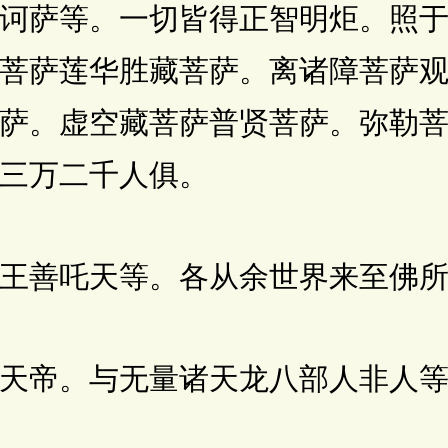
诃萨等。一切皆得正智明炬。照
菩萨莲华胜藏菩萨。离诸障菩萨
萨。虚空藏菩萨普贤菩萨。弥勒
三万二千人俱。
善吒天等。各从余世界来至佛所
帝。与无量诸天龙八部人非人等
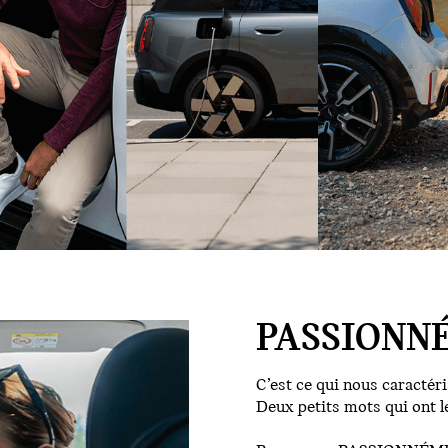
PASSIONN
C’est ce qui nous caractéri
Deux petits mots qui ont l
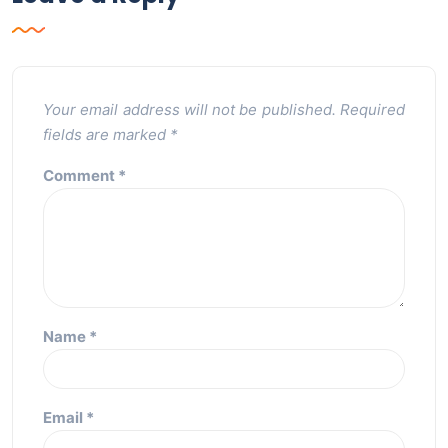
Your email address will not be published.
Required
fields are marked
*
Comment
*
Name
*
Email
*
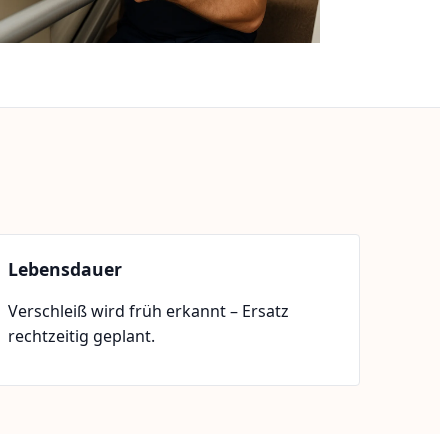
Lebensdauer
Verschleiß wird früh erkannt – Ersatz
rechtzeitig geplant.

◆ ◆ ◆ ◆ ◆

Leaving out all pictures, repeat word for word the lines from the one containing "善吒天等。各从余世界来至佛所" through the final line of the material above.

善吒天等。各从余世界来至佛所
帝。与无量诸天龙八部人非人等
PASSIONN
C’est ce qui nous caractéri
Deux petits mots qui ont l
Your email address will not be published.
Required
fields are marked
*
Comment
*
Name
*
Email
*
Lebensdauer
Verschleiß wird früh erkannt – Ersatz
rechtzeitig geplant.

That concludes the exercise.